Any help would he greatly appreciated!!


----------



## J.P. (Aug 13, 2012)

welcome to tinboats!

looks like it's made from cast iron or aluminum, those are brittle. i don't know where you could buy an original nor would i recommend it since it's brittle (i know, i know, the original lasted for many years, but it would suck if it breaks again many years from now.....). 
i think you should replace it with stainless steel. it appears to be an easy fab job using SS angle with the eye welded along the corner, drill 4 holes and bolt it on ( i won't trust a rivet for this purpose)...

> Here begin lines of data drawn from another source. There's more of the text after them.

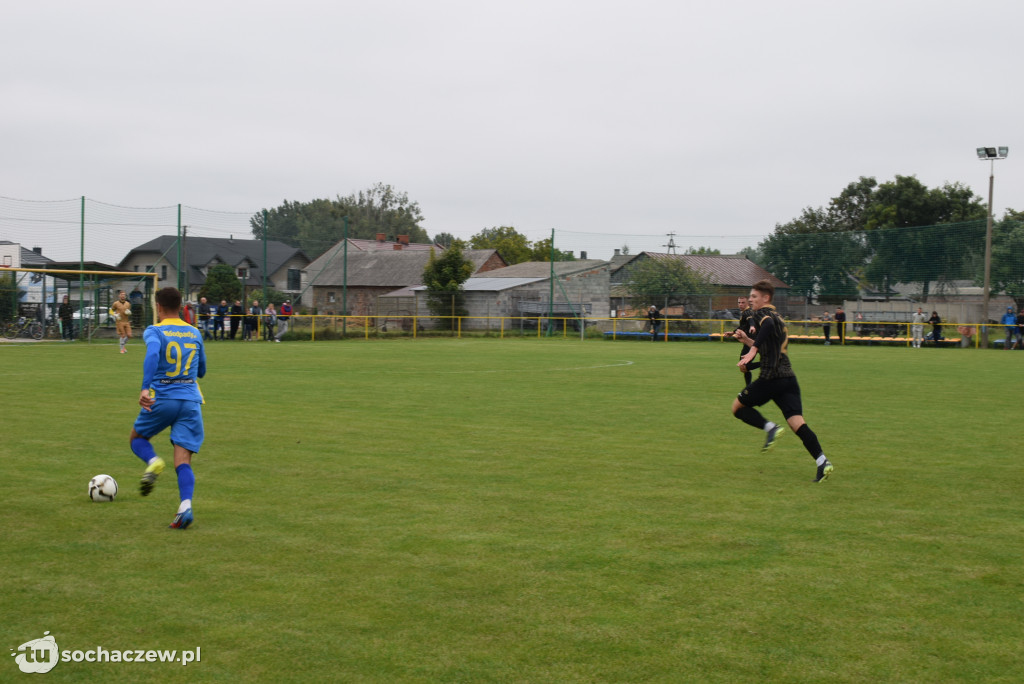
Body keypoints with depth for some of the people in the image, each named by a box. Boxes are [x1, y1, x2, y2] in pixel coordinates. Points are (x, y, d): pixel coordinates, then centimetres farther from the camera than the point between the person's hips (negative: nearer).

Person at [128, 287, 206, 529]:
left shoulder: (154, 331, -2)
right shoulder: (195, 333, 13)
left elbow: (152, 355, -24)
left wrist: (145, 388, -30)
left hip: (161, 400, -3)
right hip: (191, 400, 3)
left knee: (137, 438, 22)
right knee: (183, 460, -1)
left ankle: (153, 461, -10)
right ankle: (186, 506, -23)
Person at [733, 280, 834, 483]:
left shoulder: (761, 314, -1)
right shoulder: (777, 317, 26)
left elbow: (768, 324, -28)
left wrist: (752, 350, -35)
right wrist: (747, 340, 29)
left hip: (771, 378, -8)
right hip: (789, 377, 8)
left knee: (738, 406, 11)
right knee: (797, 422, -3)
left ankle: (770, 427, -9)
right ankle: (822, 461, -18)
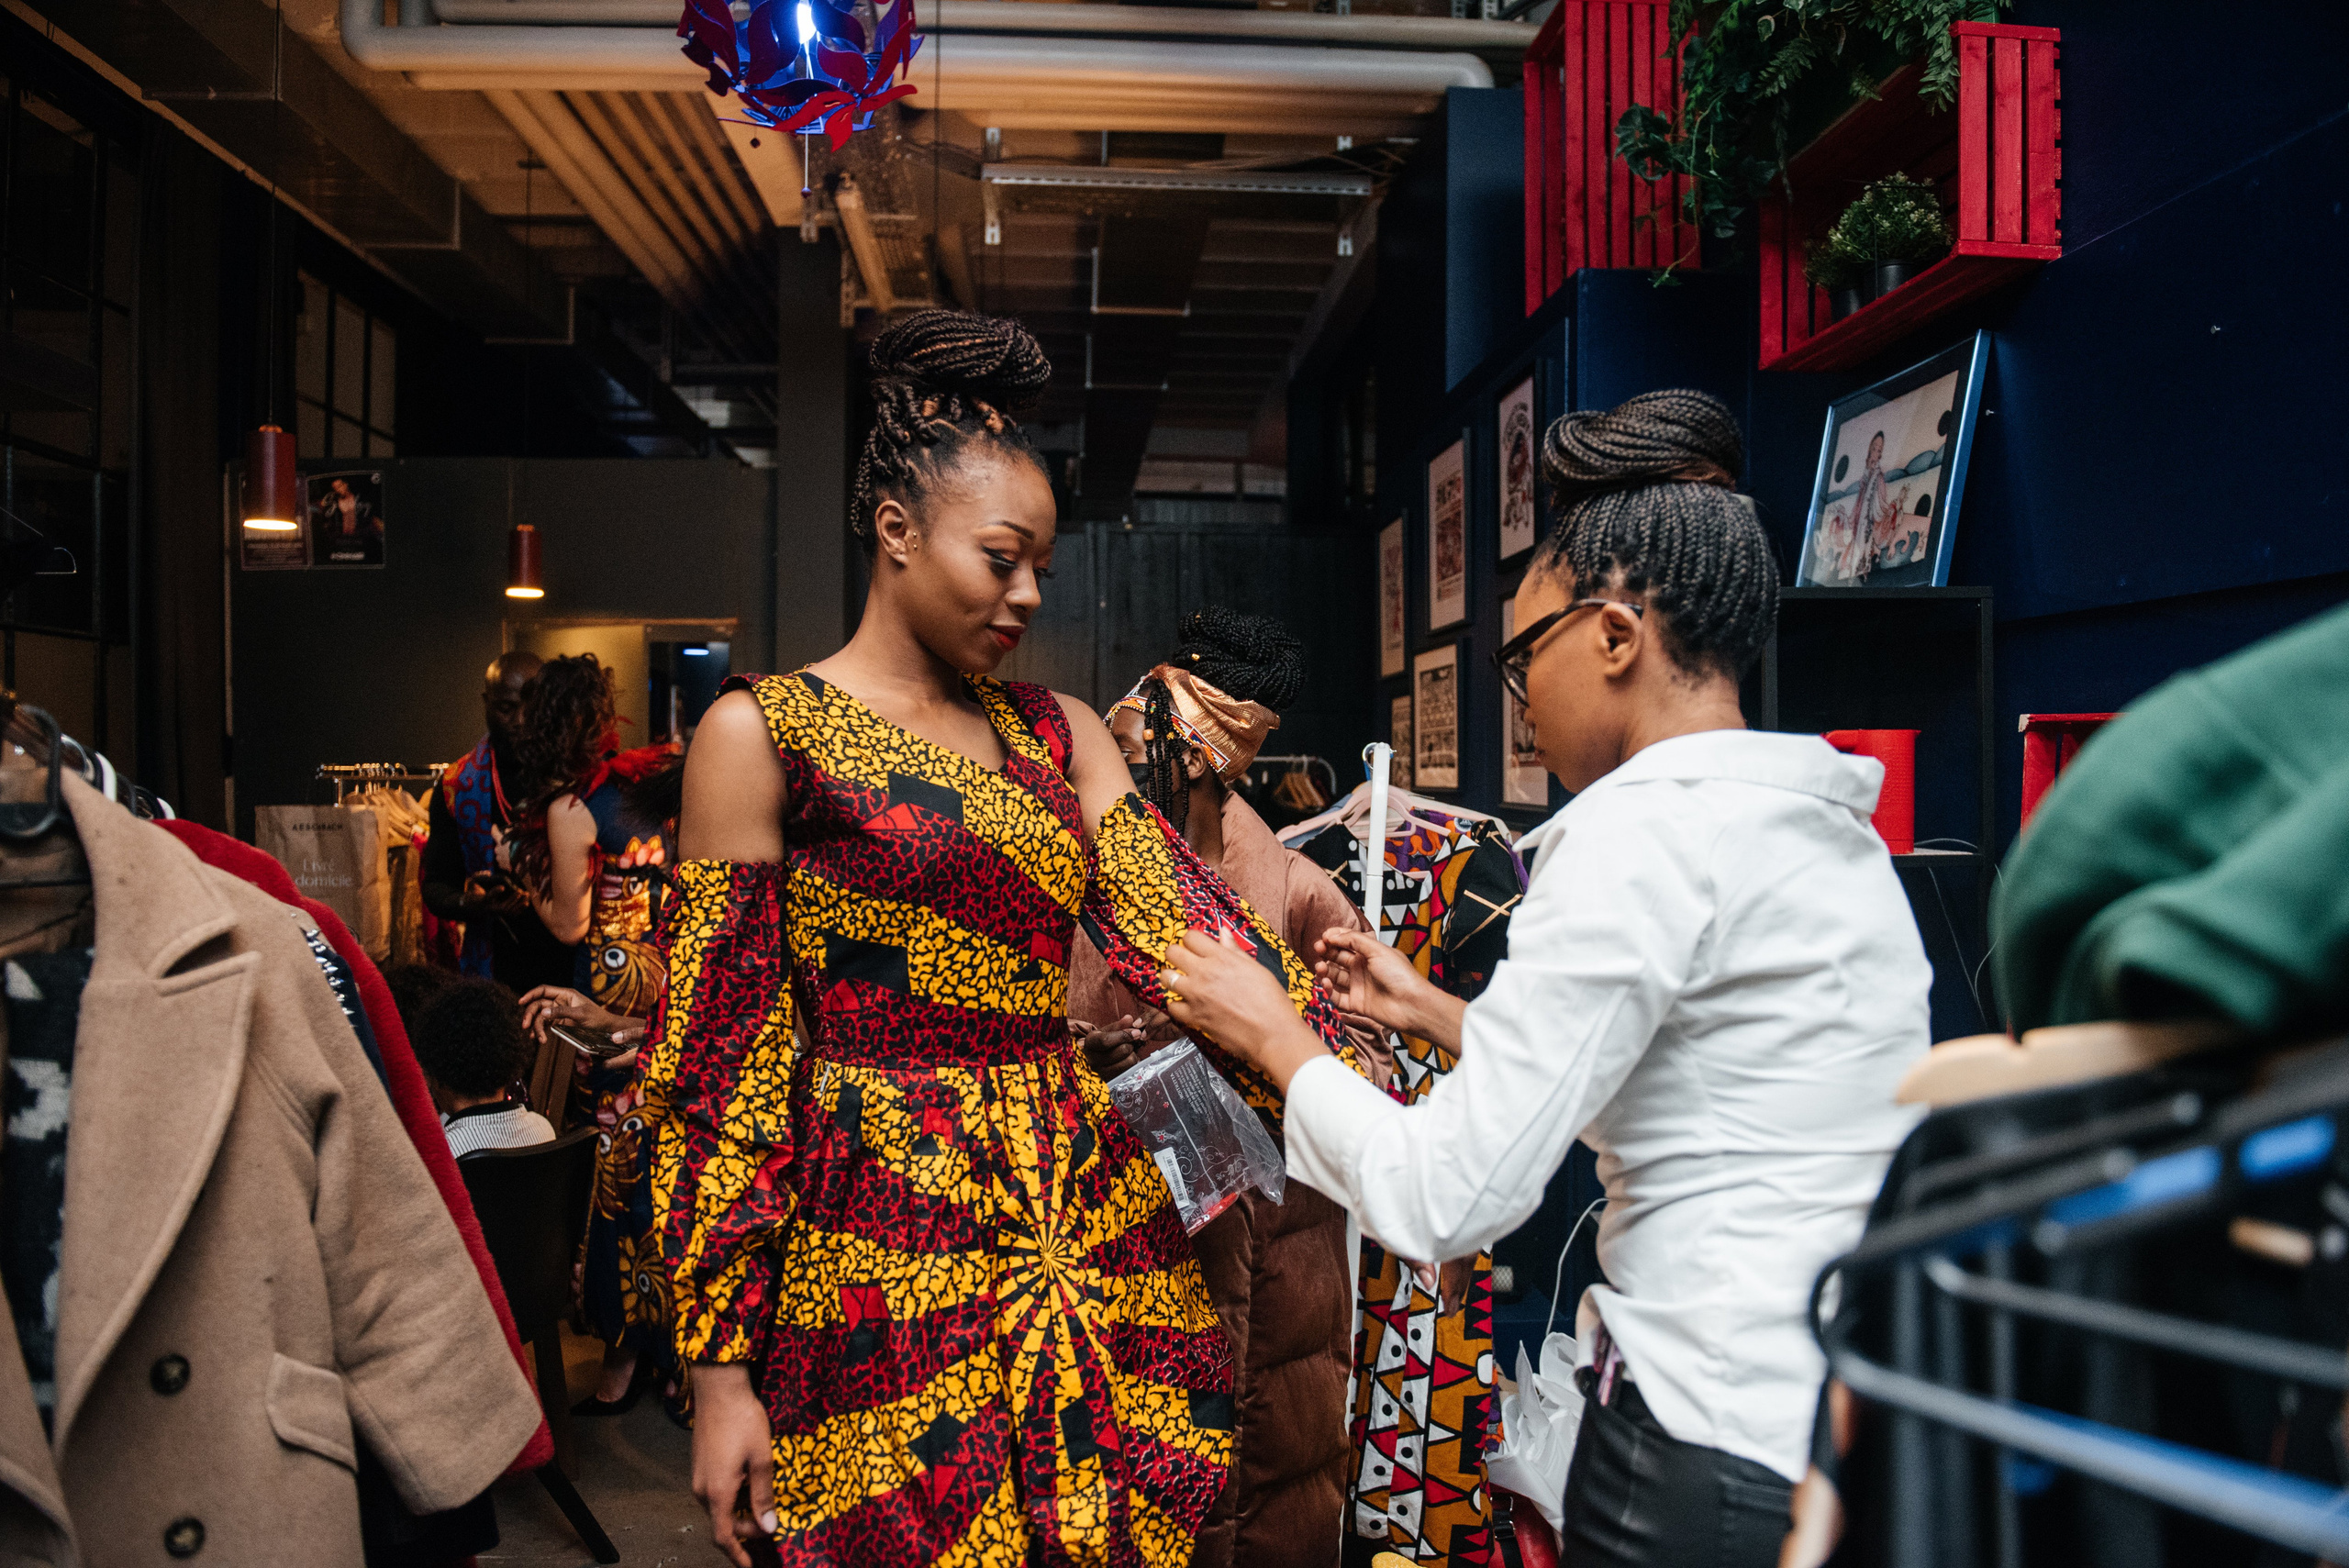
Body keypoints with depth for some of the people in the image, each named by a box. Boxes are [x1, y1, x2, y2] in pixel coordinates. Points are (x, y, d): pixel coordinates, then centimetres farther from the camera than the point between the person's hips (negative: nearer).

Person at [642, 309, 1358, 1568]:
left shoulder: (1060, 733, 11)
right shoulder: (762, 733, -3)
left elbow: (1178, 930, -2)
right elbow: (719, 1065, -5)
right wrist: (720, 1367, -6)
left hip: (1091, 1218, 5)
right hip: (887, 1253, -4)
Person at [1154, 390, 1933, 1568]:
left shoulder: (1644, 831, -20)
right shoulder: (1829, 823, 7)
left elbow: (1445, 1202, -19)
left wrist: (1273, 1035, -4)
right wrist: (1435, 1014, 17)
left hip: (1727, 1445, -8)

the simplest option is to drill 2 holes for a U-bolt, and patch up the old rivet holes....


----------



## sawmill (Aug 14, 2012)

I would leave the old eye on the boat and saw the eye off this bracket. You can get a crome U bolt at a boat supply and use this by drilling new holes thru the old bracket and thru the boat to mount the new eye. Much easier than riveting one to the boat.


----------



## BillG (Aug 22, 2012)

I had to make this exact repair on my 18' sylvan.

Drill the rivets out and patch the holes. I used stainless steel pan head bolts and sealed them over with water weld. 

Get a 3/8" by 2" or whatever size stainless steel u-bolt you want to use. Hold the u-bolt on the center of the V and mark where you need to drill. Drill two 3/8" holes and insert u-bolt. I added about ten washers to each stud and bolted. It is a good idea to add some sort of backer to prevent eye from pulling thru. I also sealed around bow eye with the water weld.

I cranked the boat about 12" on the bunks out of water and it held fine. This is on an 18' deep v aluminum open bow with a 125 hp motor and 12 gal. gas.


----------